黒瀬直宏氏の「中小企業政策」は大変わかりやすい本だ。黒瀬先生の考え方は正しいと思う。中小企業法務のあり方を考えるにあたっては黒瀬先生の考えは大変参考になる。特に第2章,第3章は中小企業政策に関わる者は読んだ方がよい。第2章の章立てはこうだ。

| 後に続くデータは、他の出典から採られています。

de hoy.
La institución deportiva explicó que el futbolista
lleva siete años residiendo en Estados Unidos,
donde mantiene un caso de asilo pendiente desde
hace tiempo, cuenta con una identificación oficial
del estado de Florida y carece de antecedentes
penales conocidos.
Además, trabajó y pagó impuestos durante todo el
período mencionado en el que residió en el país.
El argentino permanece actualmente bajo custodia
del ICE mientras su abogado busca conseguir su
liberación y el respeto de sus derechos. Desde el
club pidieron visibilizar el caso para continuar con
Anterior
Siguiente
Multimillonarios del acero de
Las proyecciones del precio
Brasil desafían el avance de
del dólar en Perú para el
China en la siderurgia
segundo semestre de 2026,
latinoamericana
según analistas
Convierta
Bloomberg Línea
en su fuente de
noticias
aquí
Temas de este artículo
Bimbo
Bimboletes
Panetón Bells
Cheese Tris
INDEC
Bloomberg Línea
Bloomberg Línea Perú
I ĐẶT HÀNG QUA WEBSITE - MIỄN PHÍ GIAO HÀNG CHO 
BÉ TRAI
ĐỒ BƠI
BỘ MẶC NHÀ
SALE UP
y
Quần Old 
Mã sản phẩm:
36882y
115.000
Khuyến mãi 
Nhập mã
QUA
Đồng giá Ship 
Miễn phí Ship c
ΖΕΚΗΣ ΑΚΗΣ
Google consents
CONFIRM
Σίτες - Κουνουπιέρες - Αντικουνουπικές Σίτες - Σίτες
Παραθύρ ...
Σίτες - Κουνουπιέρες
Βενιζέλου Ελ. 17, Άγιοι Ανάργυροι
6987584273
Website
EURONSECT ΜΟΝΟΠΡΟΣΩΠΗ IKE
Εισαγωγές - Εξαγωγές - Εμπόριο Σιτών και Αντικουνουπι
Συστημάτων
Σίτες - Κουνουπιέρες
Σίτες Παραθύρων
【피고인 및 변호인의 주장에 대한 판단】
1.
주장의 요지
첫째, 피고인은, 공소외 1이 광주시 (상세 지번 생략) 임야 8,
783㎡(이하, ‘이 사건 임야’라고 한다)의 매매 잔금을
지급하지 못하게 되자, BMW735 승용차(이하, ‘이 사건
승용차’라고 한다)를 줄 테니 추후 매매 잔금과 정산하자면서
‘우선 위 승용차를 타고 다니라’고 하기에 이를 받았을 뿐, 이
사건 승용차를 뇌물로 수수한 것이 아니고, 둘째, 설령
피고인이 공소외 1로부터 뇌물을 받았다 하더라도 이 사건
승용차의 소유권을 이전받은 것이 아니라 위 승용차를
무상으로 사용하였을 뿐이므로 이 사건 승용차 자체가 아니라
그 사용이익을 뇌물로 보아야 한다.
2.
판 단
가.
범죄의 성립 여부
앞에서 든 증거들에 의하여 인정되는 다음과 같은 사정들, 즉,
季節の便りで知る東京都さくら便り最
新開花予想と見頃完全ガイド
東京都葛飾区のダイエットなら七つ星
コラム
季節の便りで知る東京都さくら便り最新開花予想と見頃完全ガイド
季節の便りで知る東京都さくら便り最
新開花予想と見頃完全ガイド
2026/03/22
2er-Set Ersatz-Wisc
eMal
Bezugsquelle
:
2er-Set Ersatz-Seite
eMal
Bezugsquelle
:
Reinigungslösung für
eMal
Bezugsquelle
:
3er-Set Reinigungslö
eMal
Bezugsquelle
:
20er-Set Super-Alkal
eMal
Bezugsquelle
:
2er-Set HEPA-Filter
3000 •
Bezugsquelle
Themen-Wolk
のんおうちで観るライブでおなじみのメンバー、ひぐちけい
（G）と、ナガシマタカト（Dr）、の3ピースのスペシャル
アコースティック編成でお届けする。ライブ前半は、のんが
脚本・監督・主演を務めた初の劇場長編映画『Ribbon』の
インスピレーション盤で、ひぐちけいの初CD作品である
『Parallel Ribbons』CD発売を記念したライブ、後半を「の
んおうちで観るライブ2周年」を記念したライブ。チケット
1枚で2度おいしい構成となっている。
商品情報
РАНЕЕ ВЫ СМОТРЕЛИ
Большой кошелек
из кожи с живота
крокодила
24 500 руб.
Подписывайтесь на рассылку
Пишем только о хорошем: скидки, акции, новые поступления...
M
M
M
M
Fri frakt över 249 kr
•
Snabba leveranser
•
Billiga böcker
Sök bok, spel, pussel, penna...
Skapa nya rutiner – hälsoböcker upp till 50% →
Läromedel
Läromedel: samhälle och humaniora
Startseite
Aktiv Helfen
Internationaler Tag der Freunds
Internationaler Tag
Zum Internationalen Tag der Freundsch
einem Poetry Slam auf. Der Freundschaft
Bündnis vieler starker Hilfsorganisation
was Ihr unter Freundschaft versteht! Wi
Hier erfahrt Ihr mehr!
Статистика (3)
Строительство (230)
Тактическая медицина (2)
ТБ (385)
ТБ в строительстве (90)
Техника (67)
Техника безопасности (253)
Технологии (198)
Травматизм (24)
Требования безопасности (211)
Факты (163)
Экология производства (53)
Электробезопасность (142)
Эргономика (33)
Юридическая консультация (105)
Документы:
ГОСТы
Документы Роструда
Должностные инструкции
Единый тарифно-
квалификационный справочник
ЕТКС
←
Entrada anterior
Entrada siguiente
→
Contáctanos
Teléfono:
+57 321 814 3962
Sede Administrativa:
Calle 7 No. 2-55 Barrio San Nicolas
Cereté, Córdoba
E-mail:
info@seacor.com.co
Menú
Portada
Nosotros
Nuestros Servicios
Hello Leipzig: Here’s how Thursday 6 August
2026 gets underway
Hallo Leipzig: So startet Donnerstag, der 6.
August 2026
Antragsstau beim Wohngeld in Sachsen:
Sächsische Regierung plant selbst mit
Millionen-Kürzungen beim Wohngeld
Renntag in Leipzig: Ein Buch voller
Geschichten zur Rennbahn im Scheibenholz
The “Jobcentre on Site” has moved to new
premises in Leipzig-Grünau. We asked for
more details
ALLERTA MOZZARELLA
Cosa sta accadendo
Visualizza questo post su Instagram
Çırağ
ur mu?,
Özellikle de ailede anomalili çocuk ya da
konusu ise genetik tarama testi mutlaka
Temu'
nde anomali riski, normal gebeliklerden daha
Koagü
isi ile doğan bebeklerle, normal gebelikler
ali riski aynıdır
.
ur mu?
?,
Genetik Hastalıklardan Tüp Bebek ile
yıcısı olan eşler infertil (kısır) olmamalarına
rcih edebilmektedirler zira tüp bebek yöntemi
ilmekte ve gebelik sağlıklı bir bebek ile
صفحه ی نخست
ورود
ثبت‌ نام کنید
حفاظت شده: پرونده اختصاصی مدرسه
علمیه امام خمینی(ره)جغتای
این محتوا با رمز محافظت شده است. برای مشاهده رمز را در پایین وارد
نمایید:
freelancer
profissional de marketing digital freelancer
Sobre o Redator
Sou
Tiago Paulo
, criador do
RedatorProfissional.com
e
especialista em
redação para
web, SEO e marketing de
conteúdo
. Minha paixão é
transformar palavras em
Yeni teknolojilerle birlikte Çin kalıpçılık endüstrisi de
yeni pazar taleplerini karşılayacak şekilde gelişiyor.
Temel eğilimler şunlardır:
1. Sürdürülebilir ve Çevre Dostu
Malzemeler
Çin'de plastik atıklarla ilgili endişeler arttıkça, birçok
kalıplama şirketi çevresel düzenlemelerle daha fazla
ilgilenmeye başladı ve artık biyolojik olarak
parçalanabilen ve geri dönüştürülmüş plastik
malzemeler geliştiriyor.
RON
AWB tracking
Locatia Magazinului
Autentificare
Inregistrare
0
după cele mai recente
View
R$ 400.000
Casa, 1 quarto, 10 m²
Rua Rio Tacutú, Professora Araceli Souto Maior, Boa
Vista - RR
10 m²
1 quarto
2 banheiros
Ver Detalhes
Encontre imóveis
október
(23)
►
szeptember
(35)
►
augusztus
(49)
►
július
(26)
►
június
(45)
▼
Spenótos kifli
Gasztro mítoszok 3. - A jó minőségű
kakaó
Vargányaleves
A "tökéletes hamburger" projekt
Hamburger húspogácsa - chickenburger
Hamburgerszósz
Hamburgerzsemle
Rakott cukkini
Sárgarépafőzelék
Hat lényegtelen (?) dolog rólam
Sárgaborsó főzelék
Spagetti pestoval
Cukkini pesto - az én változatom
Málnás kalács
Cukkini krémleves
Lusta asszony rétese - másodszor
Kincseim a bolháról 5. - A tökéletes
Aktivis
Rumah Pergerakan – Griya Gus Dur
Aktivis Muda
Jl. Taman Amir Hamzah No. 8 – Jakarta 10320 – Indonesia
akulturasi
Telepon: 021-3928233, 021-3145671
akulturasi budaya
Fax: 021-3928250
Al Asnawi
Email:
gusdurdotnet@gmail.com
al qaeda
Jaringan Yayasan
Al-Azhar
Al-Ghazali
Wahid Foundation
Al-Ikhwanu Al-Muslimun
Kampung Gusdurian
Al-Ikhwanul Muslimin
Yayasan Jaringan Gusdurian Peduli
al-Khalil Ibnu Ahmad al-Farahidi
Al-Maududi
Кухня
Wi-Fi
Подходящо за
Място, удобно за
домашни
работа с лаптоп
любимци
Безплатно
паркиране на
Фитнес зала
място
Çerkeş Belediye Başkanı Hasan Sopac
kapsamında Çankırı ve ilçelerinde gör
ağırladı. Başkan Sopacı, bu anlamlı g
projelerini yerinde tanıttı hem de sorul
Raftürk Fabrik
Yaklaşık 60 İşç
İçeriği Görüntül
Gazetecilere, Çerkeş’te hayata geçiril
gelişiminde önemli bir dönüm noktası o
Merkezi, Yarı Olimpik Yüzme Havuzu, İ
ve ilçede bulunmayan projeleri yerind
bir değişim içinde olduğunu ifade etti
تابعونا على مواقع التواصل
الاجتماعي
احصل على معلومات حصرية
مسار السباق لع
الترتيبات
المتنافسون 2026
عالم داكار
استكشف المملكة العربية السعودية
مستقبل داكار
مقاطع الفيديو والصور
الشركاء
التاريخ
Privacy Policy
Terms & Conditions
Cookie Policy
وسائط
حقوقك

氏の考えは中小企業は顧客との関係でも,雇用の関係でも,企業間取引との関係でも個人,地域と直結しており,その発展が個人が安心して創造的な人生を歩むために不可欠だというものだ。
第2章 中小企業政策の公共性
1 中小企業の役割(経済的役割)
(1) 需要多様分野が舞台(社会的分業上の役割)
※ 画一的な大規模生産が担う分野,個別的で小規模生産でしか担えない分野があり,それは経済全体の棲み分けの問題であるととらえている。
(2) 雇用機会創出の中心(雇用上の役割)
※ 日本では雇用の70%を担っているし,これは国際的傾向である。中小企業の雇用で重要なのは中小企業の創業的姿勢が雇用機会を新たに創出している点である。
(3) 競争と革新の主体(市場機能推進上の役割)
※ 中小企業は経験技術によるイノベーションにより市場の質を高める。
(4) 地域経済の担い手(地域経済での役割)
※ 中小企業の基盤は地域であり,地域の発展は中小企業の発展に直結する。
2 中小企業の役割(社会的役割)
(1) 民主主義の基盤
※ 中小企業の発展は国民の多様な要求を社会経済に反映させる。社会は個性的で意欲的,創造的になり民主主義は推進される。